From the Times Ledger:
Ground is to be broken by March on a tall glass building to be used as a medical center and residential complex in downtown Flushing, according to a designer working on the project, but several elected officials said they had not heard of it until this week.
The Eastern Mirage project is on track to be built with the help of $17 million in tax-exempt stimulus bonds on three plots at 42-31 Union St. between Franklin and Sanford avenues, a fact that is drawing the ire of area politicians and experts who say they were not notified about the plans by city officials or the project’s developer, Flushing-based mortgage broker Fleet Financial Group, Inc.
North Queens Medical Center is a proposed 80,000-square-foot commercial diagnosis and treatment facility that will occupy one portion of the site.

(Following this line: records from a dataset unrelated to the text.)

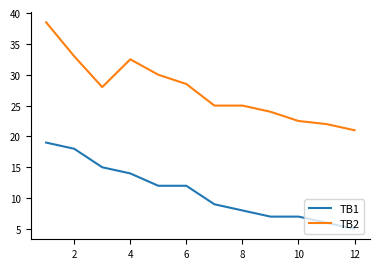

Reading left to right, transcribe all the data shown in this chart.

TB1: 19.0	18.0	15.0	14.0	12.0	12.0	9.0	8.0	7.0	7.0	6.0	5.0
TB2: 38.5	33.0	28.0	32.5	30.0	28.5	25.0	25.0	24.0	22.5	22.0	21.0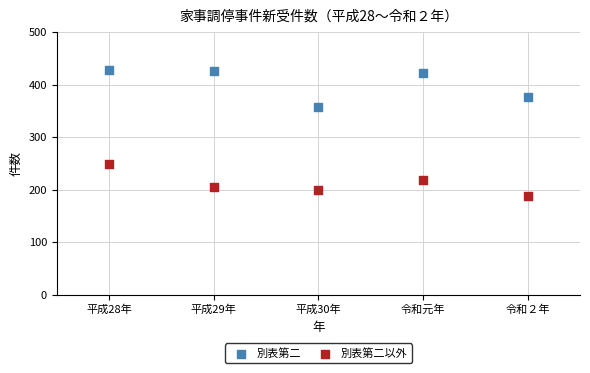

What are all the series names shown in the legend?

別表第二, 別表第二以外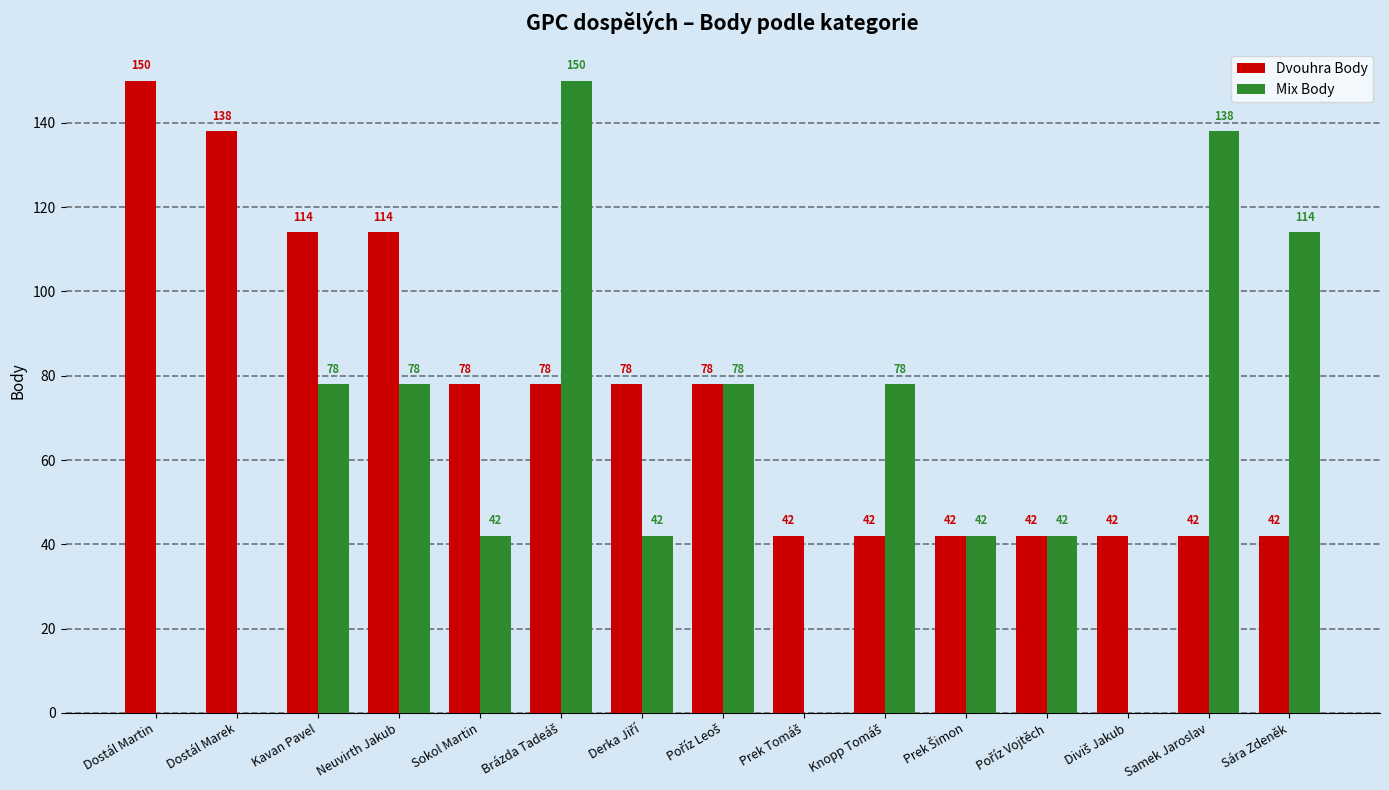

What is the sum of all Mix Body values?

882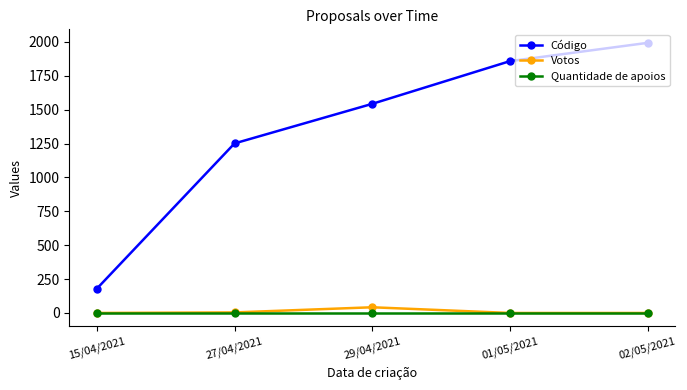

Rank the categories by Código value from highest to lowest.

02/05/2021, 01/05/2021, 29/04/2021, 27/04/2021, 15/04/2021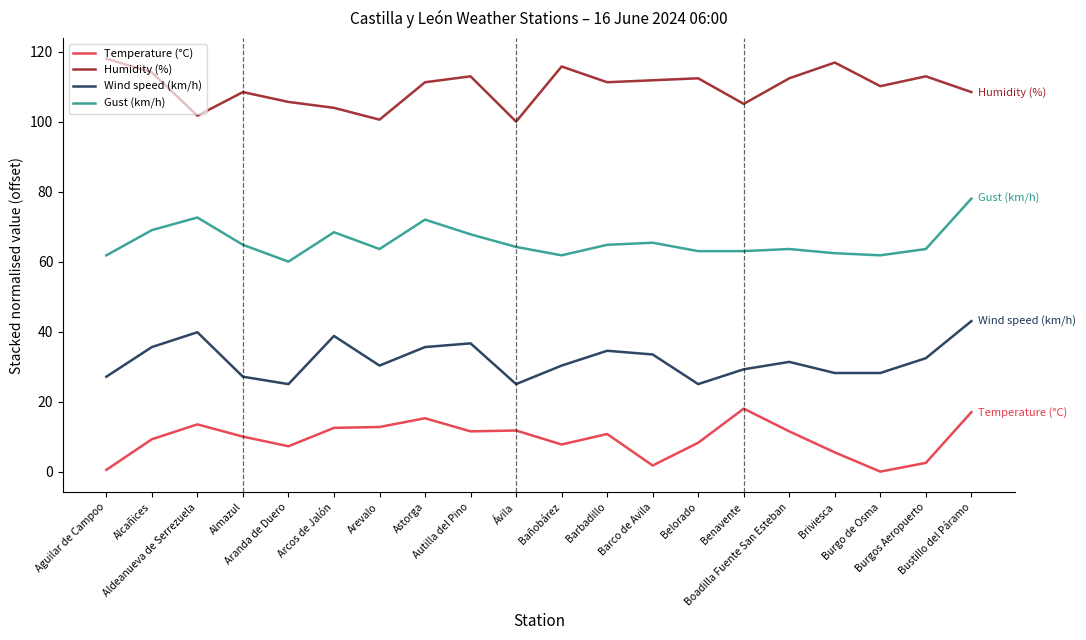

True or false: Gust (km/h) and Wind speed (km/h) cross at least once.

False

The Eastern Mirage Tower portion is slated to have 62 market-rate apartments, 100 apartment hotel rooms, 200 underground parking spaces and nearly 20,000 square feet of community facility space for amenities such as a restaurant and pool, according to Fleet Financial documents.
Janel Patterson, a city Economic Development Corp.spokeswoman, said the residential tower will not benefit from the stimulus money.
The project is controversial in large part because the developer is awaiting $17 million of triple tax-exempt bonds from the American Recovery and Reinvestment Act. The EDC’s Capital Resource Corp. will hold a public hearing on the bond issuance Dec. 9.
“It’s a private development, private health care facility, and meanwhile Flushing Hospital and New York Hospital Queens are both struggling for their lives to stay afloat,” said Paul Graziano, a Flushing planning and zoning consultant. “So where’s the $17 million for those?”